If that were possible. At some point reduction in length can only come with less comprehensibility, and beyond that there is a point where no reduction in length is possible at all.
> If you accept that big systems must be decomposed into small > programs,
I do not. Sometimes it is appropriate to decompose a big system into small programs, sometimes it does not help much. Sometimes it makes the problem worse by greatly increasing the complexity of interactions between programs.
> Then the degree of automatization in the process of translating the > specifications into executable code is only a matter of advancement > of the techniques, while the size of the executable code is only > (roughly) a function of the number of metaprogramming levels used.
Resource requirements for a given task can scale exponentially with the number of metaprogramming levels used, and frequently do. Also, the concept of "leaky abstraction" usually applies, becoming worse with every level added.
Note that most large real-world systems have enormous numbers of details that are both highly specific and necessary to correct function. They will not be present in the pre-existing programming environment because they are specific to the particular problem. They cannot be ignored because they are necessary. Hence they must all be represented in both the specification and resulting system source code, which irreducibly blows both their lengths well past ten thousand lines.
On Wednesday 04 November 2009 21:15, Tim Little wrote:
> On 2009-10-28, Pascal J. Bourguignon <p...@informatimago.com> wrote: >> ... However, assuming a big ontology (eg. take wikipedia, >> or even the whole web), wouldn't it be possible to express the needs >> for any software in less than ten thousands lines, and let the >> sufficiently smart system develop it, filling in the blanks in the >> specifications with all the knowledge it can extract from the web?

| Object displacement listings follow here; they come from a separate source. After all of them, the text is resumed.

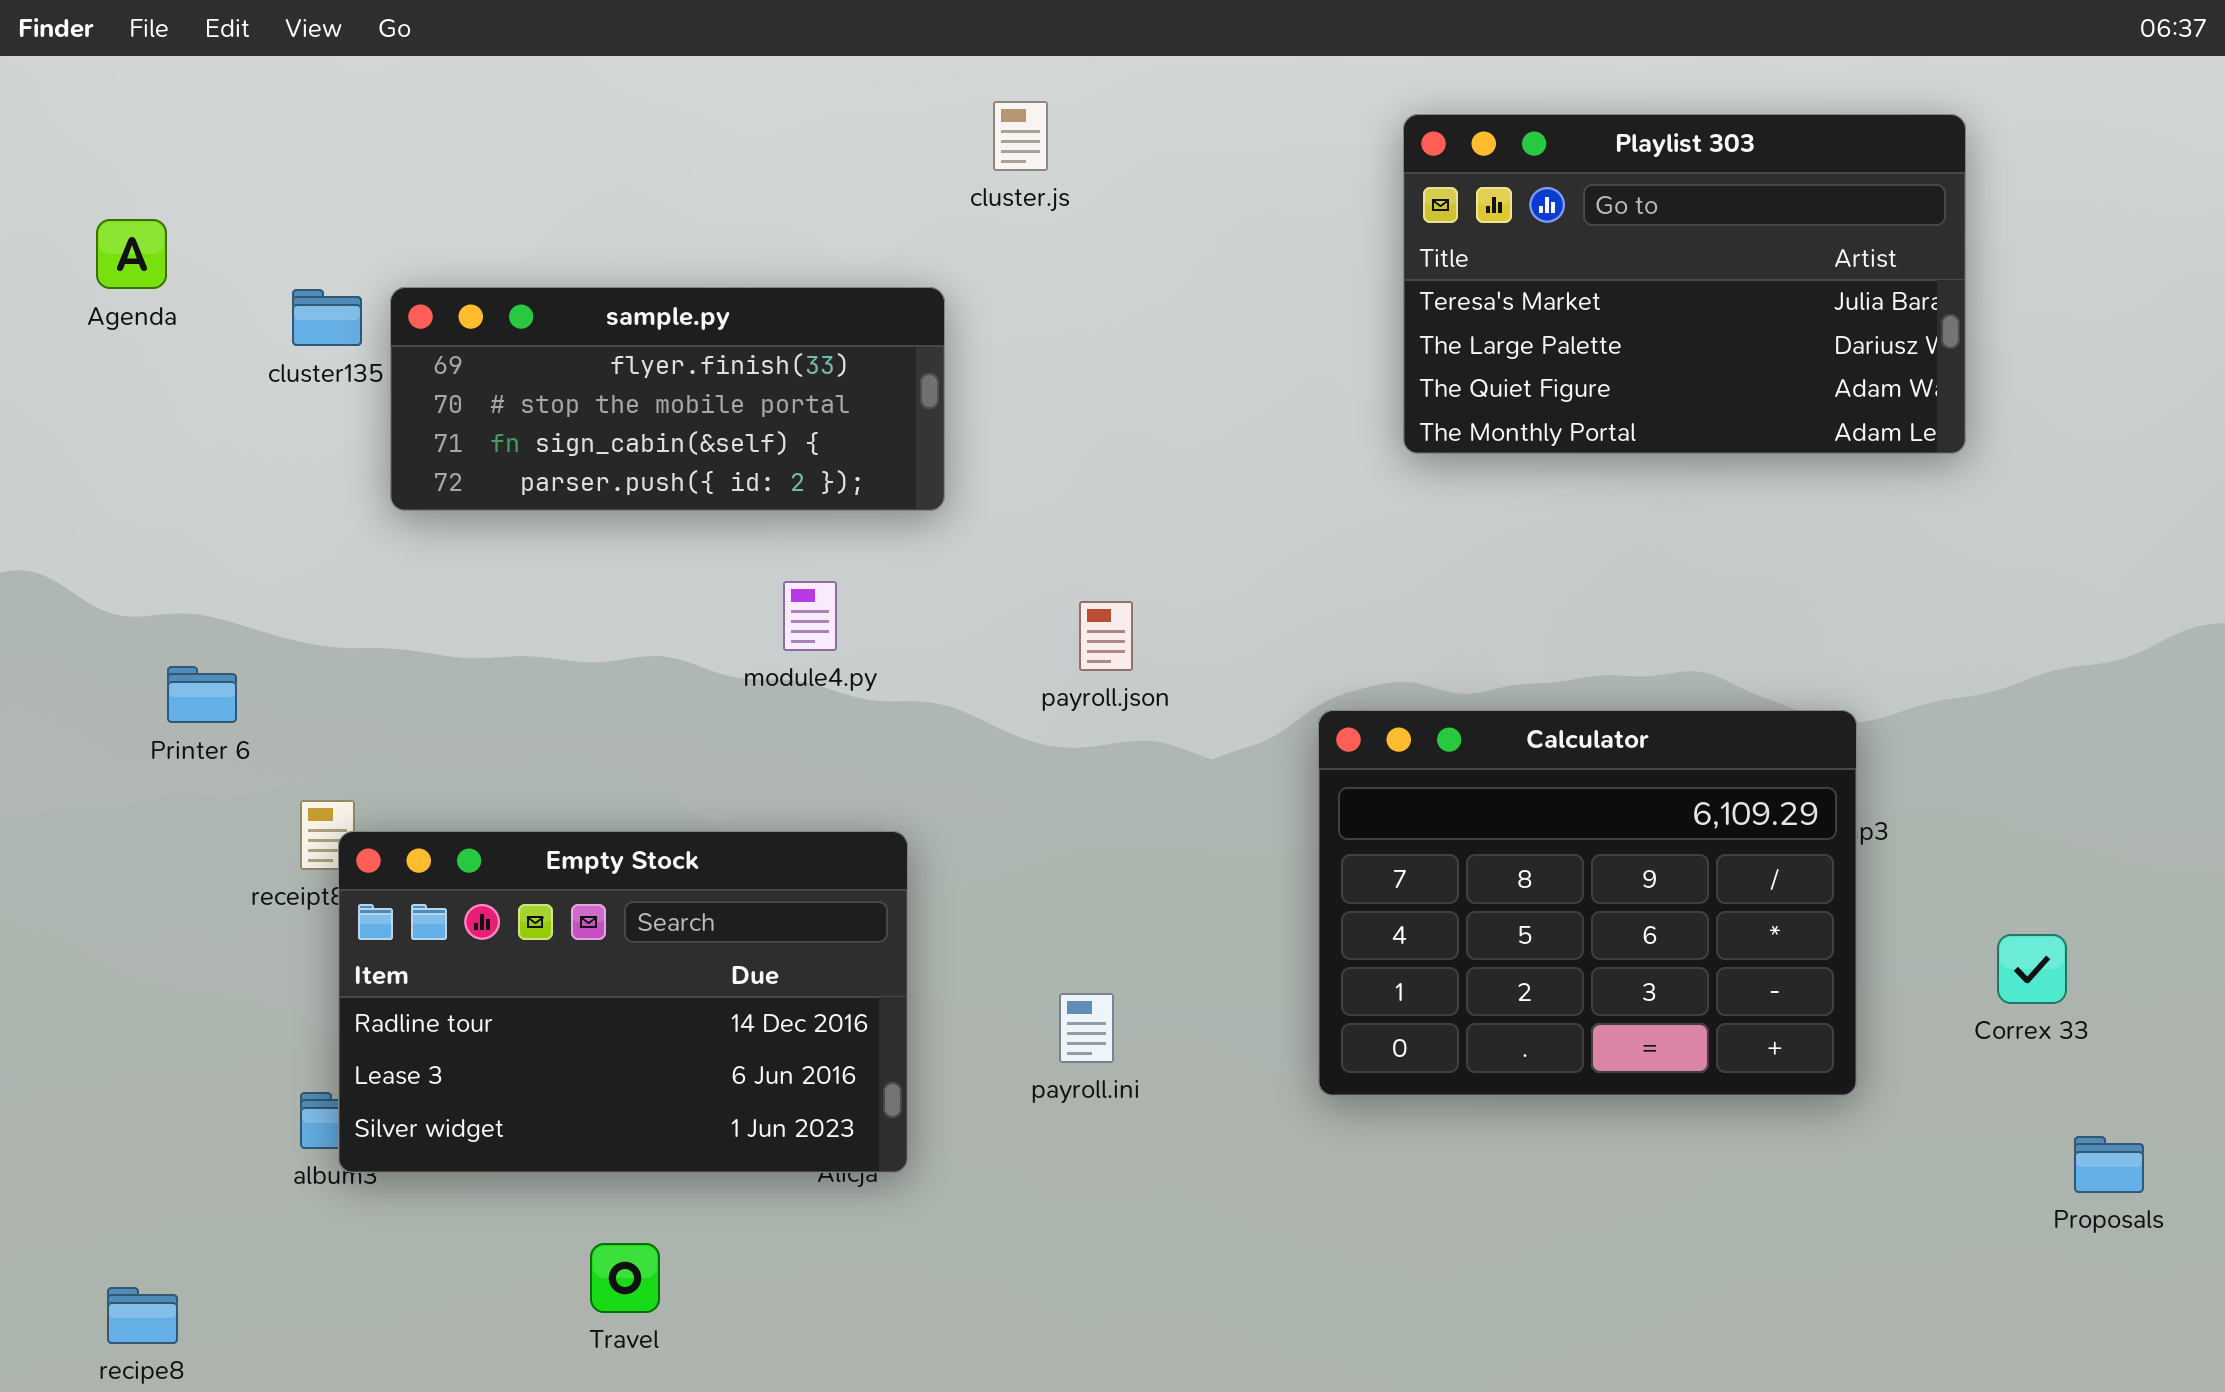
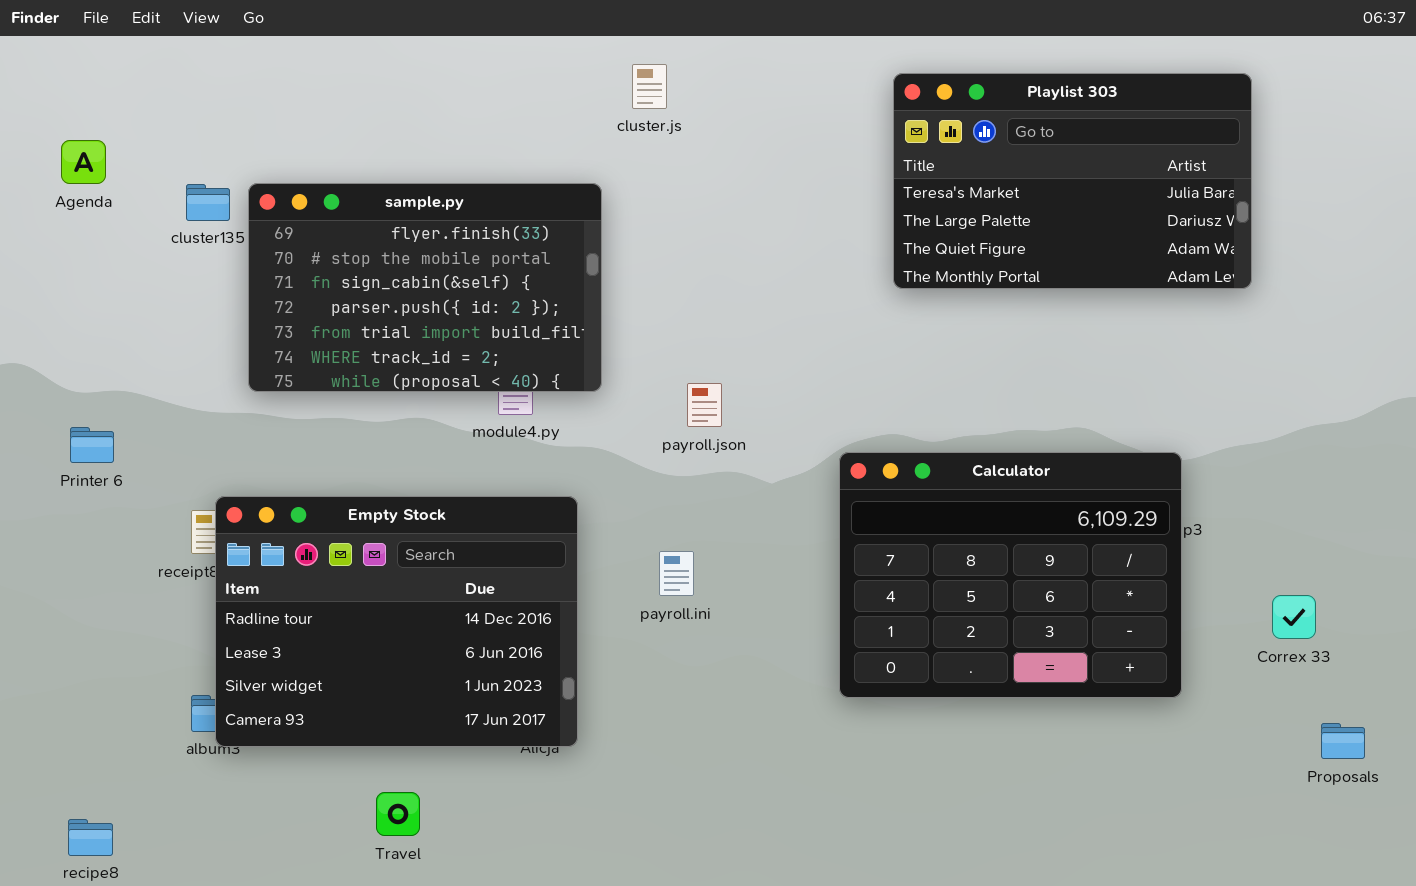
sample.py: [390,287,945,511] -> [248,183,602,392], resized
Printer 6: [167,666,237,723] -> [70,427,114,463], moved
Empty Stock: [338,831,908,1173] -> [215,496,578,747], resized
payroll.ini: [1059,993,1114,1063] -> [659,551,694,596], moved

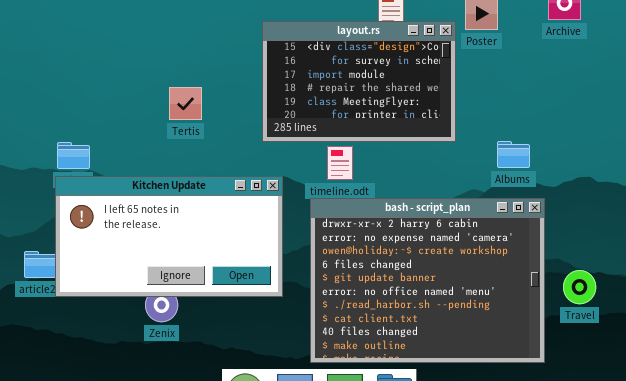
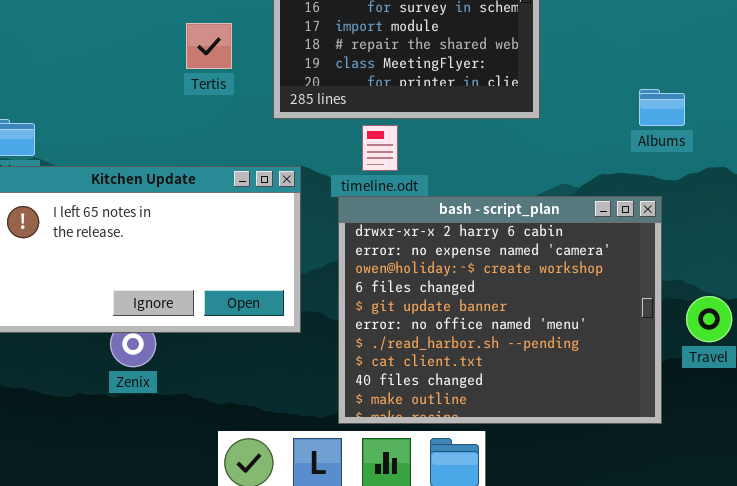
Tertis: [169,87,202,120] -> [186,23,232,69], moved
Albums: [497,141,530,168] -> [639,89,685,126], moved

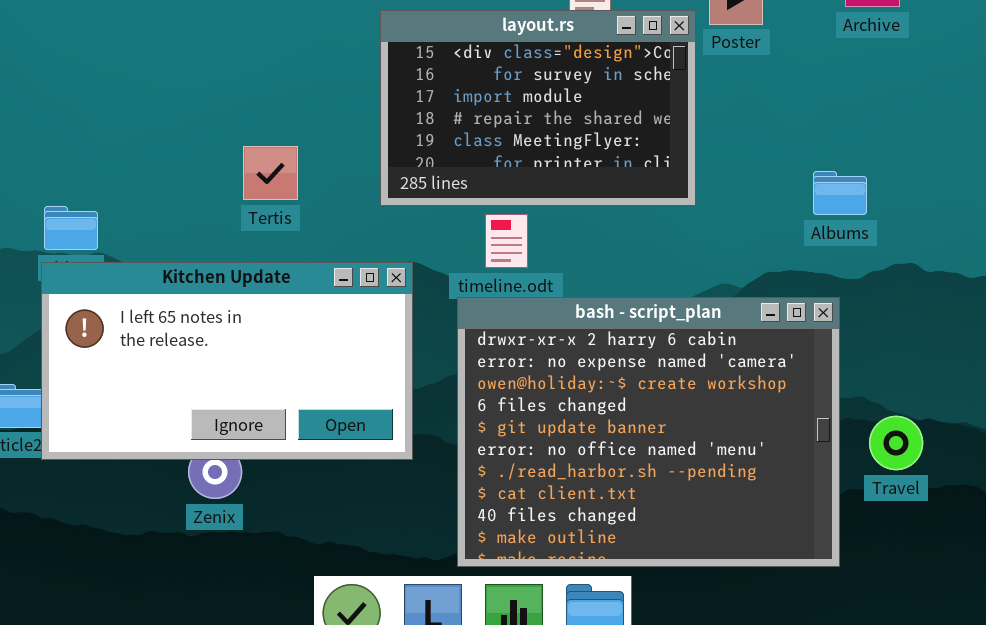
Tertis: [186,23,232,69] -> [243,146,298,200], moved

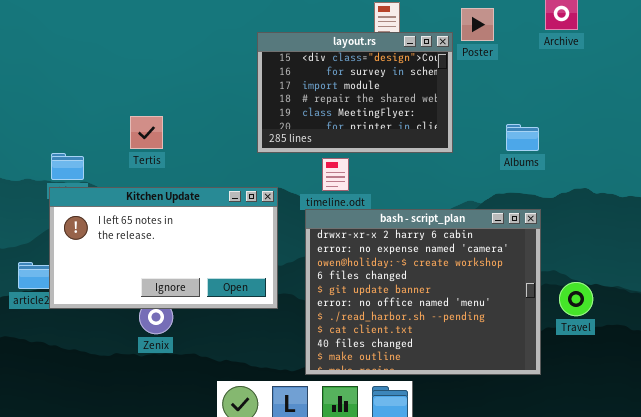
Tertis: [243,146,298,200] -> [130,116,163,149], moved
Albums: [813,171,867,215] -> [506,124,539,151], moved

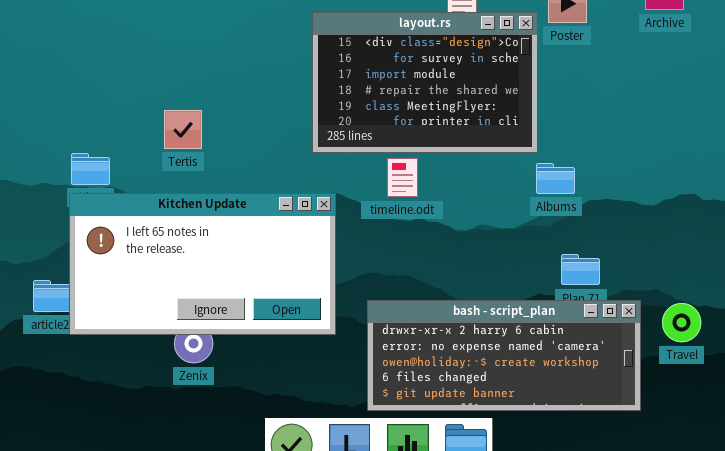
Albums: [506,124,539,151] -> [536,163,575,194], moved
bash - script_plan: [305,209,541,375] -> [367,300,641,411], resized

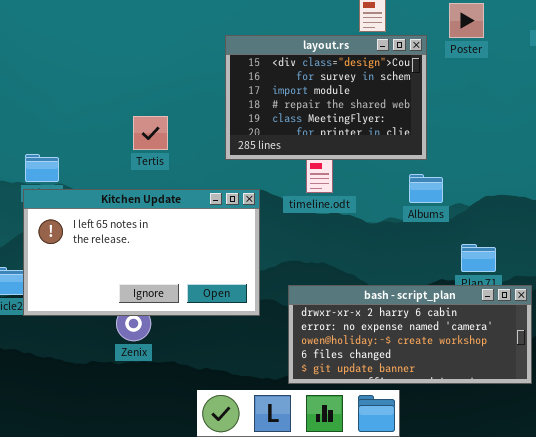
layout.rs: [312,12,538,153] -> [225,35,427,160], moved
Tertis: [164,110,202,149] -> [133,116,168,150], moved
Albums: [536,163,575,194] -> [409,174,443,203], moved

> You can do that: but now your program's correctness depends upon the > correctness of every detail in Wikipedia, or even the whole web, as > well as that of both the "sufficiently smart" system that extracts > information from it, and the ten thousand lines of specification.
> And yet, there will still be programs that cannot be specified in less > than ten thousand lines (unless the lines are of unbounded length).
Let me take another tack. Suppose I want to create a specification language that is so powerful that ANY program can be specified in less than 10 000 lines.
But wait, there are an infinite number of computer programs! If I limit my specification language to about 75 characters (upper and lower case letters plus numbers and punctuation), I can only write about 75^(10 000 * 80) = 10^1500049. That's a lot of program, but not infinite.
Ok, but I really don't care about specifying bizarre "programs" in my language. I'll settle for only specifying "reasonable" ones.
Hold on, how can I decide beforehand which programs are reasonable (that is, those I should be able to specify) and those that aren't??
I hope it is clear that specifications are no magic bullet.
Yes, I much prefer a short specific (in an "easily understood" language) to a long, possibly complex-for-decent-performance program. But not experience has shown that many perfectly reasonable tasks don't have succinct specifications nor programs.